The Creation Myth and the Structure of Desire
The Creation Myth and the Structure of Desire
This
essay is a reflection on a few of the primary symbols from the biblical story
of the Garden of Eden as seen through an archetypal lens. I focus on four
specific symbols:
- God
- the Garden of Paradise/the
Wilderness
- the Serpent
- the Forbidden Fruit,
for
which I will offer an archetypal analysis and psychological interpretation of
the way in which they structure our unconscious creation myth. With any symbol
it is important to keep in mind that it has both a subjective personal
dimension and an objective archetypal or mythological dimension. Both
dimensions of meaning are relevant in any analysis of the symbol, and both have
psychological and spiritual currency.
A
good place to start this analysis is to revisit the outline of the myth.
The
basic structure of this myth then is something like this:
The
story of the Garden of Eden is a theological use of mythological themes to
explain human progression from a state of innocence and bliss to the present
human condition of knowledge of sin, misery, and death. According to the
Genesis account (2:4–3:24), God created Adam from the dust of the ground and
then planted the Garden of Eden with the “tree of life” and the forbidden “tree
of the knowledge of good and evil” at its centre. God tasked Adam with tending
the garden and naming the animals therein and gave him the single command to
not eat the fruit of the tree of the knowledge of good and evil. Lacking a
helper for his work, Adam was put into a deep sleep while God took from him a
rib and created a companion, Eve. The two were persons of innocence and lived
unashamedly without clothes as husband and wife. However, an evil serpent in
the garden deceived Eve, who ate of the prohibited fruit and gave some to Adam.

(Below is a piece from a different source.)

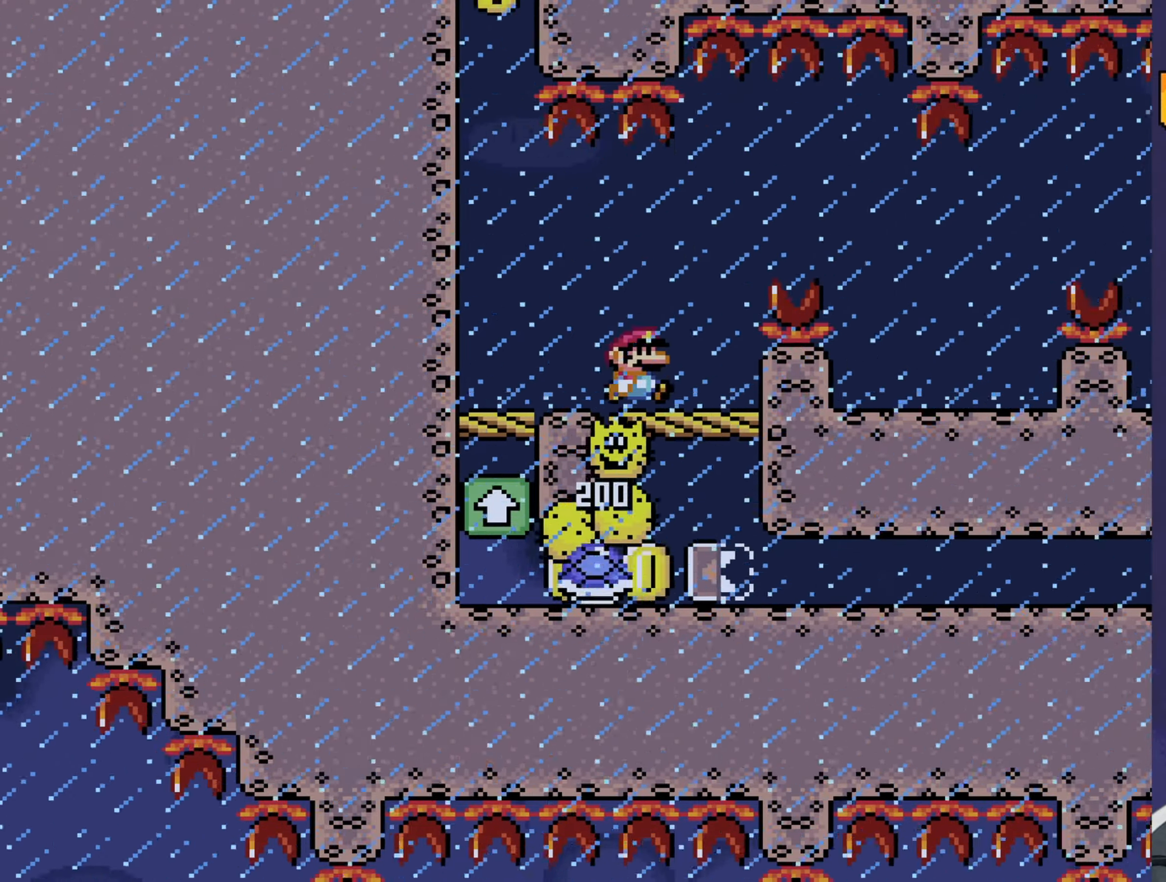
{"dt_ms": 500, "buttons": ["Y", "DPAD_RIGHT"], "events": [[100, "DPAD_RIGHT", "down"], [166, "B", "down"], [433, "B", "up"]]}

With newly opened eyes, they recognized their nakedness and donned fig leaves
as garments. Immediately God saw their transgression and proclaimed their
punishments—for the woman, pain in childbirth and subordination to man and, for
the man, relegation to an accursed ground with which he must toil and sweat for
his subsistence. God clothed them with animal skins and then cast them out of
the paradise garden, posting an angel armed with a sword of fire there to
prevent their return.[1]
Adam
and Eve exist in a state of innocent (childlike) bliss in the Garden of Eden,
wherein all their needs are met, and they do not know or experience any
suffering. The only moral injunction they need to follow is not to eat from the
tree of knowledge, which, of course, they do. In so doing their eyes are opened
and they recognise “their nakedness”. This has a few unfortunate consequences:
they are expelled from the Garden, take on the burden of suffering, and are
barred from eating from the Tree of Life, i.e., they are now condemned to
mortality and the experience of death.
On
the upside they know something they didn’t know before. They now know right from
wrong, so there is an evolution in consciousness.
Recently
a student of mine had an experience that symbolically echoed this myth and in
reflecting on this I recognised the following simple archetypal structure in
the myth.[2] Before
I unpack this for you, understand I am not suggesting that this is all these
symbols mean, or even that these are necessarily their primary meanings. Rather
I am suggesting that the following interesting and illuminating
archetypal structure is contained and evident in the ambit of these symbols and
their relational structure in the myth.
The Symbols:
The Garden of Paradise symbolises a status quo. A certain situation that is, if
not without any issues, still ideal or idealised in some sense. It is the state
of bliss that we enjoy when we are ignorant of a certain truth or knowledge
that once we know it is disruptive. It symbolises the containment we once felt
in the world (the garden) when were children and the “burden of knowing” was
carried by our parents, teachers, and our elders. When the home we once lived
in, think of the home you were born into for example, was “perfect”,
where you felt safe, contained, “at home”. It could also be a bed, a room, a
space, your body, a relationship, a physical space, a place of worship, nature,
an environment. The topos or locus, physical or symbolic, within which the
subject experiences communion with divine as a benign presence, innocence,
security, beauty, or transcendence. The Garden is ordered, curated, and
predictable. It can surprise and delight us on occasion, but it doesn’t
overwhelm us. The mysterium tremendum[3] is
held at bay and does not overwhelm us. The garden constitutes a Temenos[4] that
contains and protects us from the terror of the mysterium tremendum.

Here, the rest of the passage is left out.